Tally the lines in the records below that contain the string "before", and give only that number.

====================

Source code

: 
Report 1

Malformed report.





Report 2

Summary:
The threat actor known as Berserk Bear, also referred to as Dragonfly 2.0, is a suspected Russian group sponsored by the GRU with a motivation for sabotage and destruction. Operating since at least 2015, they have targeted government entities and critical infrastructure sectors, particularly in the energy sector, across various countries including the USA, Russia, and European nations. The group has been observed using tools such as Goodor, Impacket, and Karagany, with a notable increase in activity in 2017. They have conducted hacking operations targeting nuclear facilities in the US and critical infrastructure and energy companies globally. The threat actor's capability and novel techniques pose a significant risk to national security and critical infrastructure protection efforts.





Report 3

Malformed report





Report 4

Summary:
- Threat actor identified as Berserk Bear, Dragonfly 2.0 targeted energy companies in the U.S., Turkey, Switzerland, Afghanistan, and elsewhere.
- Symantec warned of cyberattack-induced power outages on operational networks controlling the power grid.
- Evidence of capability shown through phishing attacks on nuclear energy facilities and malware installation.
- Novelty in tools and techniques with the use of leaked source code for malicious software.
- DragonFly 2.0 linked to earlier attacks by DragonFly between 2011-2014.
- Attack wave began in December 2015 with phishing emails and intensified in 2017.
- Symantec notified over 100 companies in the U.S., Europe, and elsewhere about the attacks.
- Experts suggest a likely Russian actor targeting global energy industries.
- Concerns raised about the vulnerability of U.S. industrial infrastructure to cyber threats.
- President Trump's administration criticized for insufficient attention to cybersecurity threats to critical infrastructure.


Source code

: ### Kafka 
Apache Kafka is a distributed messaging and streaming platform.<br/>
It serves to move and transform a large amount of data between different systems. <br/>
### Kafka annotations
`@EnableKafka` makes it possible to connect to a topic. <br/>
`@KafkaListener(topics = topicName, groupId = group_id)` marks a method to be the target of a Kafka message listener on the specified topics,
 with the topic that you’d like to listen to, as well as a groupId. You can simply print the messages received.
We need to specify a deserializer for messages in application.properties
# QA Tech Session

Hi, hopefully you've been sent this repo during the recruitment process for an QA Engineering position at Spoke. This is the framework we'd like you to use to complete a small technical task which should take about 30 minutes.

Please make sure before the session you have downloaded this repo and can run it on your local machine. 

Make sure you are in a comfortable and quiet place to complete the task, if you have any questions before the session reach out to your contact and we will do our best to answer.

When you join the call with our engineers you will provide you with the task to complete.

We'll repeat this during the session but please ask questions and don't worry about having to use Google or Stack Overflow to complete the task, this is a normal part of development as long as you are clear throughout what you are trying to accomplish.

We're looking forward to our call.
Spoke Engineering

====================

*Task response*. 2